CL: Anyway…although I did regularly sight the rifle in on Allendale Road…the house in question was in Duart Avenue, parallel to it. For some reason lost on me 32 years later…I just loved to shoot at one house in particular…the slugs cracking into the weatherboards like a bullwhip. Many an evening was spent just shooting from the verandah on Grande Avenue, high on the shoulder of Mt. Albert….after a long run or weights…beer cans on the table…Frank Zappa playing on the turntable. The lads would come around, Pilone, Dalzell…and have a go as well. Over a year, I must have pummeled that place with thousands of slugs…which I sincerely apologise for retrospectively.

CK: Ok off the running, how did you get the job?

CL: Well…O’Donoghue and I got a call from one of our many leaflet drops…there was this lady in Duart Road needing lots of holes fixed and filled on the front of her house.

None the wiser, we showed up to quote on the job, the place seeming vaguely familiar as we approached the door. She opened the door, all bouffant hair, lavender perfume and horned rim glasses like Dame Edna Everidge. A lone Grandfather clock was tick-tocking in the hallway, atop the flowered  Axminster carpet.

CK: Good detail.

CL: We were ushered into the kitchen, whilst a bloody yap-dog arose from his kip like a woolly rat. We were shown around the side of the house where the teal weatherboard was splintered from an oblique angle. Then, the greenhouse where shards of glass punctured various splattered tomatoes like a vegetable massacre. This was not good, we thought, as the old lady told us how the Police confiscated an air rifle from some teenagers in a neighbouring street. Fair enough too.

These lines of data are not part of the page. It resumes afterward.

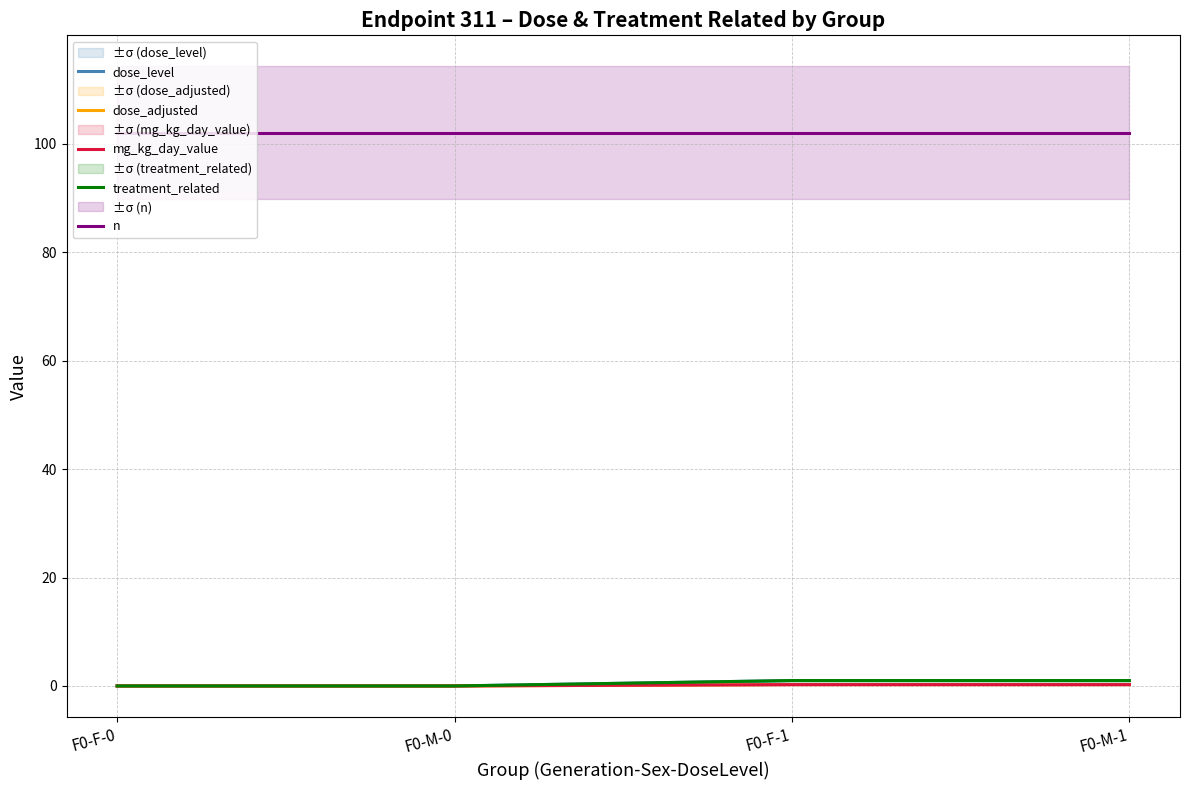

How many values in the dose_level series are below 1?

2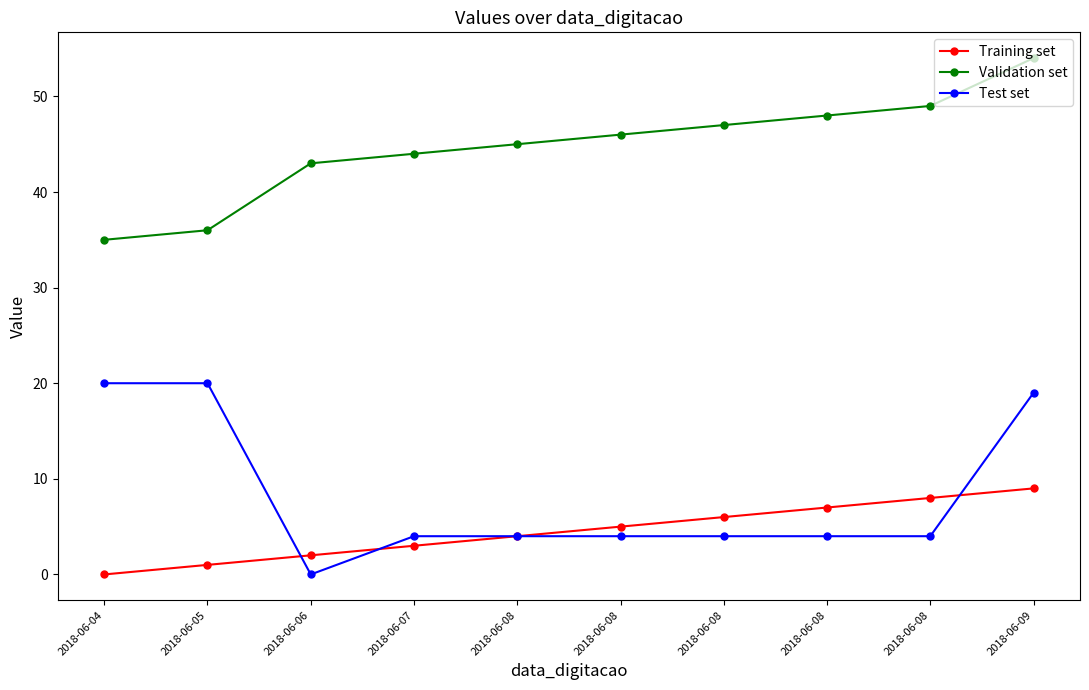

How many values in the Training set series are below 5?

5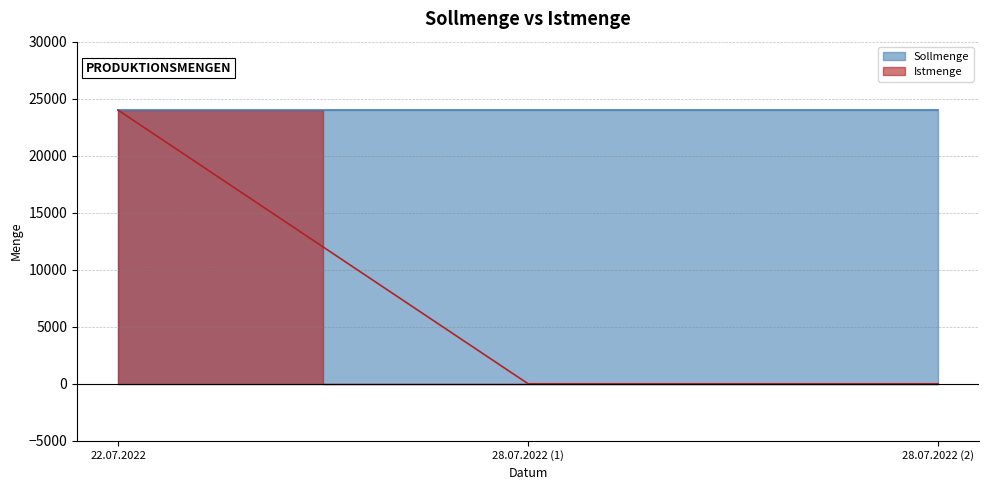

Reading left to right, transcribe all the data shown in this chart.

24000	0	0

Then, we went round the front, where a sense of deja vu prevailed. I realised I had seen those familiar gables many times through a telescopic sight, with a cross-like pattern of holes emblazoned across the loft, peppering and splitting the wood. Well, we quoted on the job…

CK: And?

CL: And we got it. It was a bastard to dig out all those slugs and fill them, but my artisan’s sense of perfection enabled me to do a fine job, filling, sanding, painting over several days. I remember giving her back a hundred bucks, but she insisted on leaving an envelope of dollars in my rucksack. Then, she got me to do tree topping, landscaping and lawns…always with a pot of tea and biscuits on the porch. The same porch that I knew so well….and they say there ain’t such a thing as karma. God was testing my conscience.

Feeling an inch tall with humility, I reformed and changed my habits totally…only shooting in areas miles from home.